In an effort to combat the country's rising obesity rates, Denmark became the first nation in the world to pass a fat tax in October of 2011. The government applied taxes to items such as butter, milk, cheese, pizza, meat, oil, and processed foods containing more than 2.3 percent saturated fat. The goal of the tax was to lower Danes' consumption of fat by 4 percent.
Consumers complained about higher food prices, and food companies complained about increased administrative costs. By November of 2012, the Danish government had abolished the tax, citing it was not meeting the proposed goals. It also cancelled plans for a proposed sugar tax. The British Heart Foundation's Health Promotion Research Group concluded that to succeed, the fat tax in Denmark would have needed to be at least 20 percent and that Denmark should have paired it with a subsidy on healthy foods to make an impact.
Denmark's plan inspired several other countries to enact fat taxes themselves. In 2011 Hungary, where about two-thirds of all citizens are overweight or obese, began to roll out taxes on energy drinks and prepackaged foods and beverages that contain high levels of salt and sugar. Hungary's goals were to deter citizens from making unhealthy choices and to raise revenue to fund the country's health system.

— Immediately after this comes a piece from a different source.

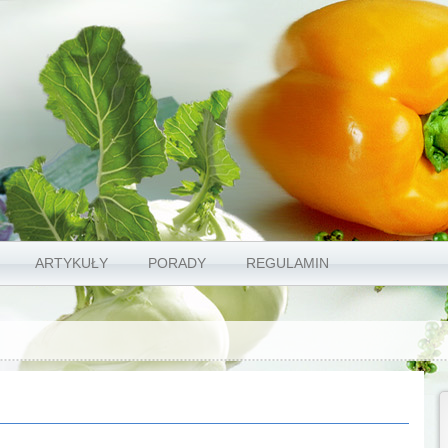
ARTYKUŁY
PORADY
REGULAMIN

France and Mexico soon followed suit and began taxing beverages such as soda. French lawmakers also proposed a tax on foods containing palm oil. Dubbed the Nutella tax after a chocolate-hazelnut spread that would be affected by the tax, the measure did not pass. Countries such as Finland, Britain, Ireland, Israel, and Romania also considered passage of similar fat taxes.
Although the conversation about fat taxes had started in the 1990s in the United States, it wasn't until the 2000s that the country implemented its first fat tax of sorts. Michael R. Bloomberg, the mayor of New York at the time, spearheaded an effort to ban trans fat; this became a reality in 2006. He also mandated that restaurants list calories on menus in an effort to convince New Yorkers to make healthier choices. Bloomberg's biggest effort, however, began in 2012 with a proposed ban on soft drinks larger than sixteen ounces. After much debate and years fighting appeals of the ban, the New York State Court of Appeals rejected the soda ban in June of 2014.
In November of 2014, lawmakers in Berkeley, California, passed legislation to tax soft drinks, making it the first US city to pass a sugar tax. Similar efforts were considered in other cities such as San Francisco, where the measure failed to pass in November of 2014.